- From: Francis McCabe <fgm@fla.fujitsu.com>
- Date: Tue, 16 Jul 2002 10:56:52 -0700
- To: www-ws-arch@w3.org
I have several use cases that I do not believe fit into the REST style. I'd be interested in being enlightened: Use case 1 (The conventional business cycle) A supplier S and a customer C: C places an order with S (which may involve many too-ing and fro-ing, but let us stipulate for the moment that it can be modeled as a series of invocations of web services) Sometime later, at a time determined by S, S sends a delivery note to C noting (sic) that the product has been shipped Sometime later still, also at a time determined by S, S sends an invoice. (BTW its not reasonable to assume that C has any motivation to poll S for the invoice) Later still, S sends an aged balance statement.
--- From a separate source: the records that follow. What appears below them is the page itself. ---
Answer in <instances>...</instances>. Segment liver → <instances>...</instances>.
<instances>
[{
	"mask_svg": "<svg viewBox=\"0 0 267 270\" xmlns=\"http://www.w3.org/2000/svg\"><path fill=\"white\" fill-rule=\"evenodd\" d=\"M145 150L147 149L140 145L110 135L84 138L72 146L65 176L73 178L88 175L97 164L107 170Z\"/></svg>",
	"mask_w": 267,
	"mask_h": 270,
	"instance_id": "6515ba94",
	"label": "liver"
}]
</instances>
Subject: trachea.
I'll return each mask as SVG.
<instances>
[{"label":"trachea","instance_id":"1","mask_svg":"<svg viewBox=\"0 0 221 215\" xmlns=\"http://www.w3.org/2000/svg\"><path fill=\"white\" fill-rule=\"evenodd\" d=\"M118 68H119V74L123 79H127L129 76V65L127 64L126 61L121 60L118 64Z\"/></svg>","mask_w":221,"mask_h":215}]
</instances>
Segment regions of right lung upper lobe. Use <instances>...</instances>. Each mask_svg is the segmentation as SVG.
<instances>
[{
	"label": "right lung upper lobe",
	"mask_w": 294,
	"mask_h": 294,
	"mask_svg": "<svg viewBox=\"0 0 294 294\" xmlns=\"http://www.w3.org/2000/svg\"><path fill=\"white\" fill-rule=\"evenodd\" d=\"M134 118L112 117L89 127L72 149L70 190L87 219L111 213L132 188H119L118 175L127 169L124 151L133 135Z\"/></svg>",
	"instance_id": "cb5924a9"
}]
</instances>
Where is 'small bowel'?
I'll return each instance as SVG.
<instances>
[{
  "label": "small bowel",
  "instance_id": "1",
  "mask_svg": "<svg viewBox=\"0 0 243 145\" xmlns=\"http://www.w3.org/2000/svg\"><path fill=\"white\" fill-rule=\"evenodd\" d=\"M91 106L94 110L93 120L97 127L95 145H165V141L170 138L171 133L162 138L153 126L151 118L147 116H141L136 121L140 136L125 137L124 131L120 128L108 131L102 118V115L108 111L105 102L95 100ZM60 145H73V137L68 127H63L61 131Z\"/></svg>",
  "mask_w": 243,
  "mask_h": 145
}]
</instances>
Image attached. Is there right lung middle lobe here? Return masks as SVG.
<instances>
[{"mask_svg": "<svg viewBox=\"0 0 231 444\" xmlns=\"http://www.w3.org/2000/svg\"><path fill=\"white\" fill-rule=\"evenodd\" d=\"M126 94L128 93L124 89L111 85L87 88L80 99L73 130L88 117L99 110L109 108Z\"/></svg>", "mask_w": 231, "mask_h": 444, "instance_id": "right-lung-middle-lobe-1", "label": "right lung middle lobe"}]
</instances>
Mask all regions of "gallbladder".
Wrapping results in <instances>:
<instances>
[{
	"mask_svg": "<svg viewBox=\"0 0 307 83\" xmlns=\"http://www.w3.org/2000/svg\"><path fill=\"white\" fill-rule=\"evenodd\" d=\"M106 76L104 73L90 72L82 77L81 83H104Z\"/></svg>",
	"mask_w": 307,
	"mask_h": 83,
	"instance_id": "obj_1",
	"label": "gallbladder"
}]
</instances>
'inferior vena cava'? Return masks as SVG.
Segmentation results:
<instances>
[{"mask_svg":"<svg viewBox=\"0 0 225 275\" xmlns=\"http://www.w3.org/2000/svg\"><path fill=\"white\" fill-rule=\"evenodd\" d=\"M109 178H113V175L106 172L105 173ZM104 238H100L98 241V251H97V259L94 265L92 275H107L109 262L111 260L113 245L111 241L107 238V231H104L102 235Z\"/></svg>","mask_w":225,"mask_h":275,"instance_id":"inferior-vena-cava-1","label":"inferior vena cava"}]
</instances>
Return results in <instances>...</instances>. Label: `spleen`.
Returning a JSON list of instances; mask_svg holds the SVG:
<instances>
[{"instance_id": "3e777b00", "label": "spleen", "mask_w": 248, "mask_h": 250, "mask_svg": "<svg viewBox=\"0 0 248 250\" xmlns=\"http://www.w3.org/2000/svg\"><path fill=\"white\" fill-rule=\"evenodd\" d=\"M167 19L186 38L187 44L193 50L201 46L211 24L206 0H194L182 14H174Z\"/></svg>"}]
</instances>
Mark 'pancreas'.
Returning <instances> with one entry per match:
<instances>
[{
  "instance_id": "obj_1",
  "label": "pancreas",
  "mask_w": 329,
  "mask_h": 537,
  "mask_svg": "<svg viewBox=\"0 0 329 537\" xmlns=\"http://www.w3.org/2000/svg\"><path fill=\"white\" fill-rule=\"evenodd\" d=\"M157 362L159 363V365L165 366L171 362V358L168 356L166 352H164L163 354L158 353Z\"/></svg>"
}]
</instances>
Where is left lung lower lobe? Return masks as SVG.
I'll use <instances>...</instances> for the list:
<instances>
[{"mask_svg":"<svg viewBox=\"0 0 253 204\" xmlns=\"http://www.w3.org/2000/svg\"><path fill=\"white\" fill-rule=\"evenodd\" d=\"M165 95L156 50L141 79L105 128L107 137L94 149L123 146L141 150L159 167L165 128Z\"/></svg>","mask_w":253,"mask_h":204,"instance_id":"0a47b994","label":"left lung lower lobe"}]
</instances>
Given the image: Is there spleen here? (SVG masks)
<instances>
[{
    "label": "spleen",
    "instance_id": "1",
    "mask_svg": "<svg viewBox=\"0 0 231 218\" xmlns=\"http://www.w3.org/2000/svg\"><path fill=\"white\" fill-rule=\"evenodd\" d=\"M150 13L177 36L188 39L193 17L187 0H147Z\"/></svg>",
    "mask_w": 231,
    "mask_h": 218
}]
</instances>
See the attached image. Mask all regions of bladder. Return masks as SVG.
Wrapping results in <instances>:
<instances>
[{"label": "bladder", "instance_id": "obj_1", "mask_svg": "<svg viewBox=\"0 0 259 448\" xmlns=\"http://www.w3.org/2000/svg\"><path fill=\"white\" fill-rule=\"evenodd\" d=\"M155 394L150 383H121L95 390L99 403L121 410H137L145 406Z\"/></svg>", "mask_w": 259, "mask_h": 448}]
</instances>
Again, C has no motivation to poll S for this. Eventually, C sends a remittance advice note to S. Again, S is too busy to poll C for it, and C being a large corporation and S being a mom'n pop shop would not look too kindly on all this polling. Currently, our best thoughts are that you need two web service centers; one belonging to S and one belonging to C. In addition you need two user agents. However, you now have a massive coordination and identity problem since, at the level of business relationships, the web service/user agent pairs are implementation artifacts that obscure the fact that there is a single entity behind each. This architecture also obscures the interrupt-driven style of the use case -- what method on a customer server is being invoked when a supplier delivers its age balanced statement? The other use case is even more entertaining, which I'll leave for another challenge.